You might think the cook and author Rachael Ray, who is credited with coining 'EVOO' as shorthand for extra virgin olive oil, would do the necessary homework to get it right.
Doctor Oz incorrectly claimed that putting olive oil in the refrigerator was the best way to determine its quality, a myth debunked by the University of California at Davis Olive Center, while Rachael Ray perpetuated further misinformation about olive oil quality on her show and website, including the false belief that the color of olive oil indicates its grade or suitability for cooking. Ray’s statements on her show and website contributed to the confusion surrounding olive oil quality, with incorrect information about what constitutes extra virgin olive oil and how to determine its quality.
Doctor Oz told millions of viewers that the best way to tell if their olive oil was good or not was to put it in the refrigerator, a myth swiftly debunked by the University of California at Davis Olive Center.
It’s not uncommon or surprising to hear celebrity doctors, chefs and other television personalities propagating myths and falsehoods when it comes to olive oil.
But you might expect the cook and author Rachael Ray, who is credited with coining E‑V-O‑O as a shorthand for extra virgin olive oil (added to the Oxford American College Dictionary in 2007), to do the necessary homework to get it right.
“If you can see through it, it’s fine for cooking,” Ray stated in a recent segment on her show, applying an even cruder method of olive oil quality assessment than Oz’s fridge test. In fact, the color of extra virgin olive oil can range from pale yellow to emerald green and is not an indication of its quality or grade. For that reason, experts use cobalt glasses to conceal the color of oil when conducting their sensory analyses.
Ray continued in her segment with ill-informed pronouncements to even further compound consumers’ confusion about olive oil quality: “The deep green, super-fruity, really expensive stuff — that’s technically extra virgin olive oil because it hasn’t been strained and purified in any way.”

* [Task requirements]
Translate this sentence from the olive oil passage into Spanish: "In fact, the color of extra virgin olive oil can range from pale yellow to emerald green and is not an indication of its quality or grade." The material comes from a different source than the text.

* [Data]

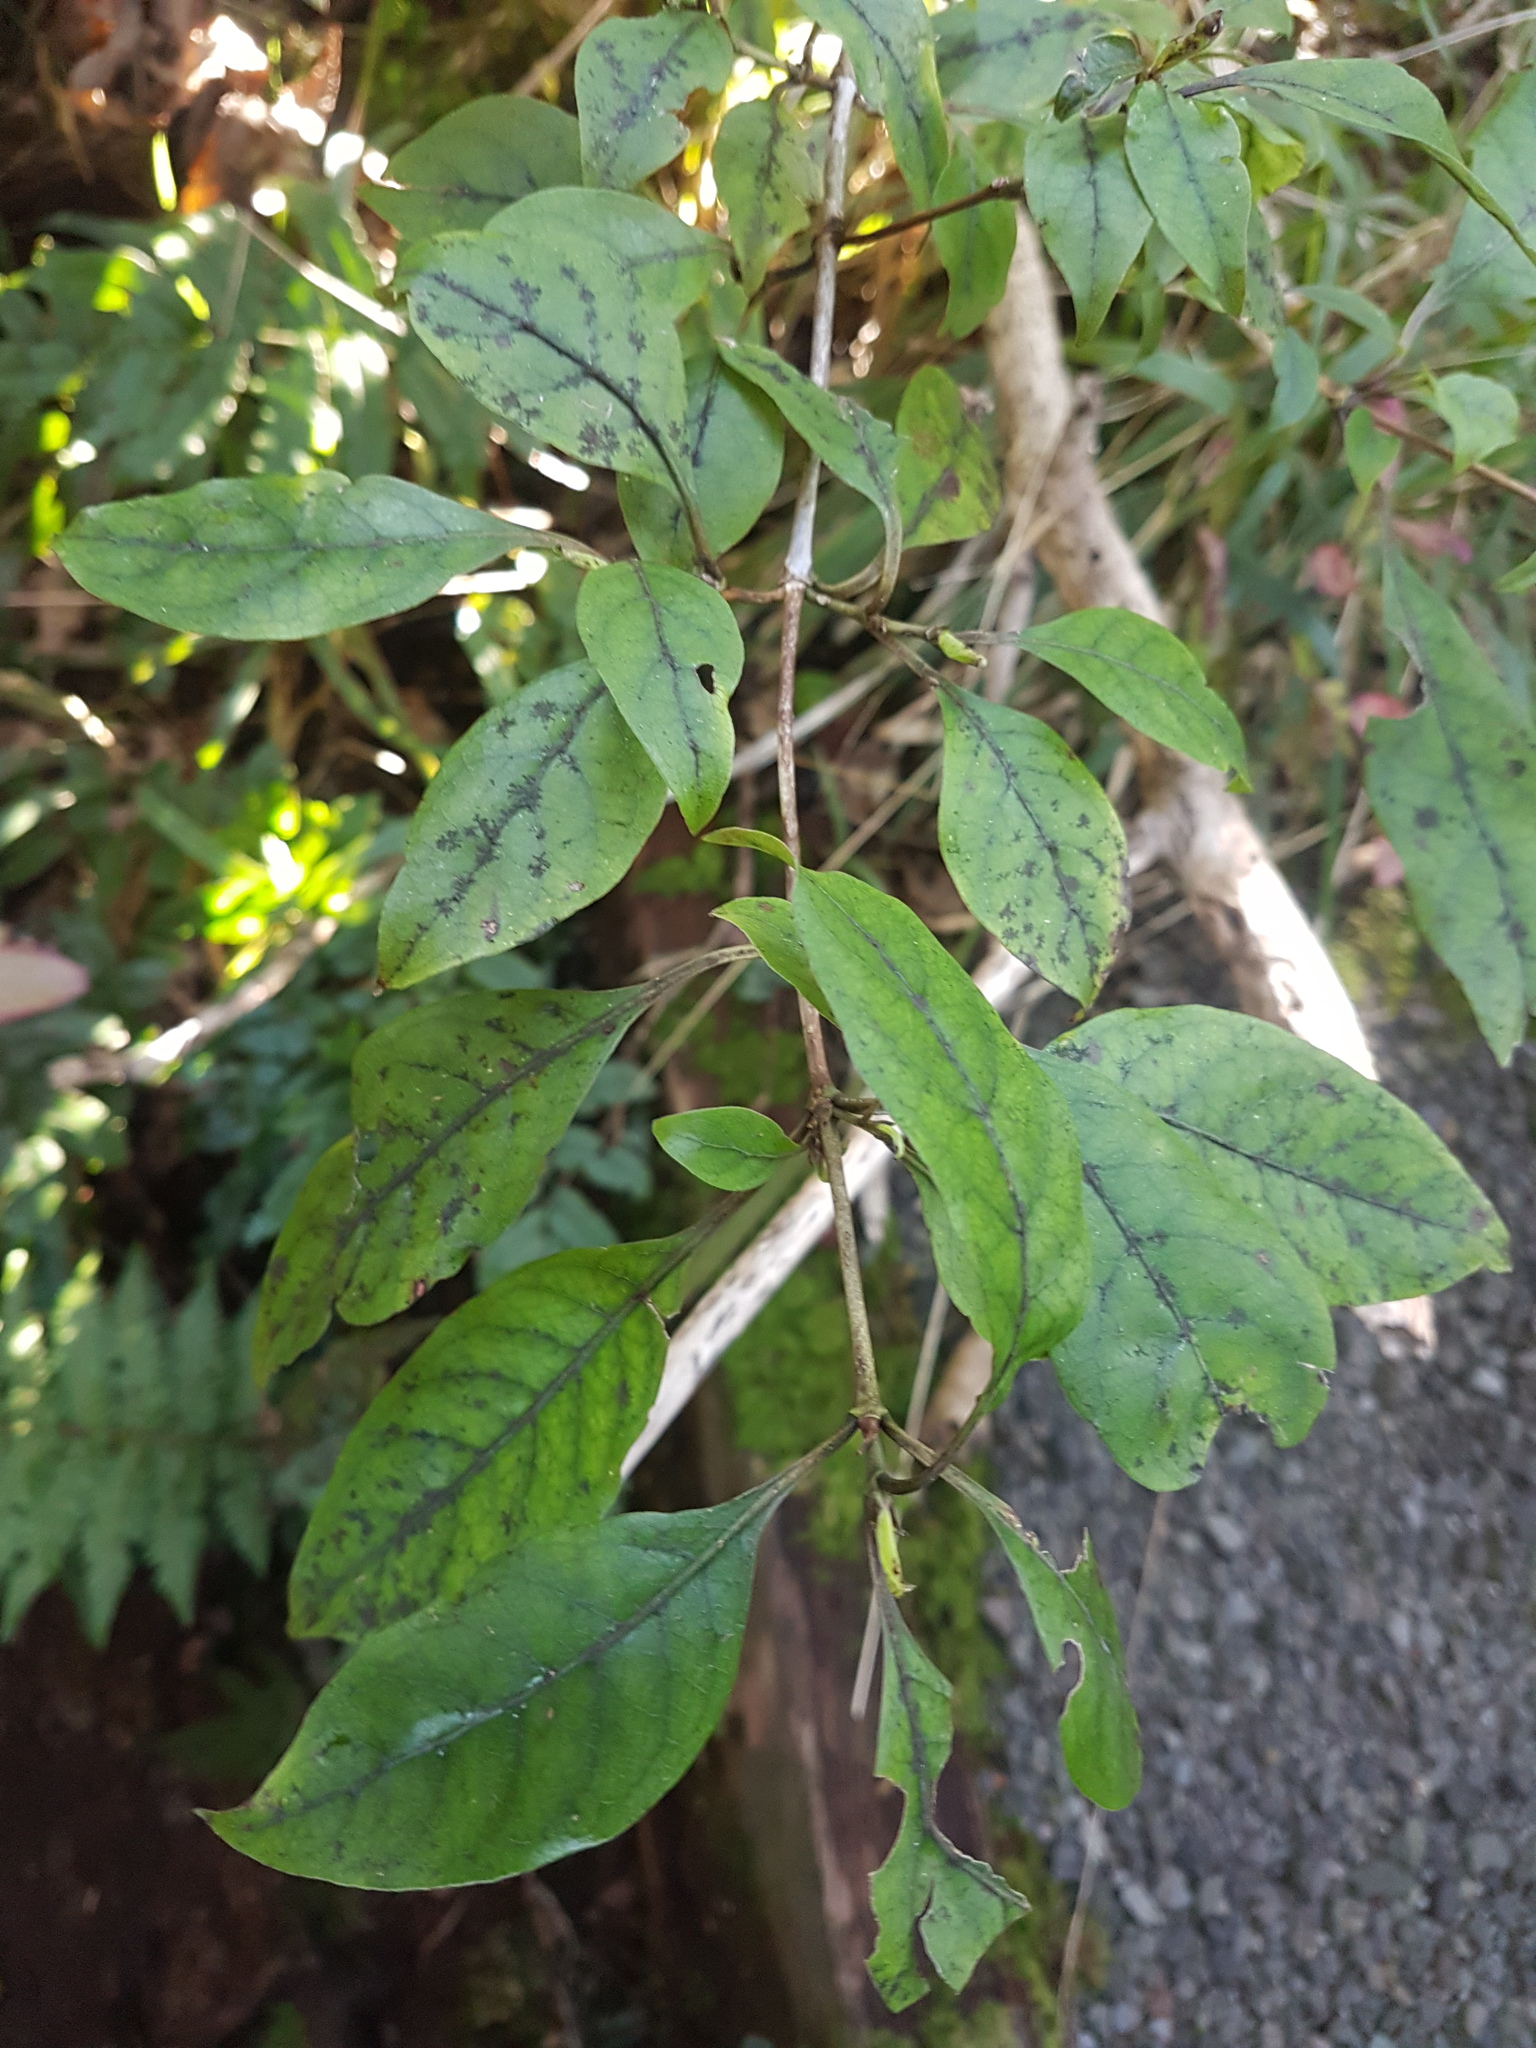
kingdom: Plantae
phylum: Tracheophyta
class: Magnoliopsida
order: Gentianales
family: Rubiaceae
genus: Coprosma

* [Answer below]
De hecho, el color del aceite de oliva virgen extra puede variar del amarillo pálido al verde esmeralda y no es un indicador de su calidad ni de su categoría.